:: Tasks and exercises ::
1. Please translate the comment "Read the Event section from the file" in the photon event code into Spanish.
2. Update the photon event code between "mean += operator[](i).GetPosY();" and "MPhotonEvent::ReadCorsikaEvt(MCorsikaFormat *fInFormat, Int_t i)", inclusive, replacing "file" with "stream", and give that part again.

:: Text passage ::
Double_t MPhotonEvent::GetMeanX() const
{
    const UInt_t n = GetNumPhotons();

    Double_t mean = 0;
    for (UInt_t i=0; i<n; i++)
        mean += operator[](i).GetPosX();

    return mean / n;
}

Double_t MPhotonEvent::GetMeanY() const
{
    const UInt_t n = GetNumPhotons();

    Double_t mean = 0;
    for (UInt_t i=0; i<n; i++)
        mean += operator[](i).GetPosY();

    return mean / n;
}

// --------------------------------------------------------------------------
//
// Read the Event section from the file
//
Int_t MPhotonEvent::ReadCorsikaEvt(MCorsikaFormat *fInFormat, Int_t i)
{
    Int_t n = 0;

    // --- old I/O ---
    // Read only + Reflector (no absorption)
    // Muons:   1.06GB/115s =  9.2MB/s (100kEvs)
    // Gammas:  1.57GB/275s =  5.7MB/s (  1kEvs)

    // Read only:
    // Gammas:  1.57GB/158s =  9.9MB/s (  1kEvs)
    // Muons:   1.06GB/ 77s = 13.8MB/s (100kEvs)

    // --- new I/O ---
    // Read only (don't allocate storage space):
    // Gammas:  1.57GB/143s = 11.0MB/s (  1kEvs)
    // Muons:   1.06GB/ 77s = 13.8MB/s (100kEvs)

    // Read only in blocks (with storage allocation):
    // Gammas:  1.57GB/28s  =  56MB/s (  1kEvs)
    // Muons:   1.06GB/5.2s = 204MB/s (100kEvs)

    // Read only in blocks (without storage allocation):
    // similar to just copy

    // Copy with cp
    // 1.57GB/ 5s   CPU
    // 1.57GB/28s   REAL
    // 1.06GB/ 3s   CPU
    // 1.06GB/22s   REAL
    Bool_t readError = kFALSE;
    Float_t * buffer;

    if ( fInFormat->IsEventioFormat() )

:: Extracted material ::

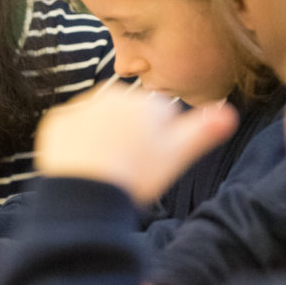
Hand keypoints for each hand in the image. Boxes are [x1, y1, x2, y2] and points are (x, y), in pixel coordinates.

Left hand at [35, 87, 237, 204]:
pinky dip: (74, 144)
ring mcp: (81, 106)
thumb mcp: (176, 155)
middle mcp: (113, 95)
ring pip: (98, 121)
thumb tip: (229, 111)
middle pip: (126, 115)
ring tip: (105, 168)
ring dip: (101, 138)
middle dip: (128, 134)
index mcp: (146, 103)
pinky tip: (81, 165)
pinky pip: (70, 130)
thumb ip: (203, 131)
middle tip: (127, 167)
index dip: (157, 140)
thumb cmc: (136, 175)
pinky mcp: (56, 121)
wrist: (87, 190)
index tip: (150, 160)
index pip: (158, 115)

:: Solutions ::
1. Lee la sección Event del archivo

2.
mean += operator[](i).GetPosY();

    return mean / n;
}

// --------------------------------------------------------------------------
//
// Read the Event section from the stream
//
Int_t MPhotonEvent::ReadCorsikaEvt(MCorsikaFormat *fInFormat, Int_t i)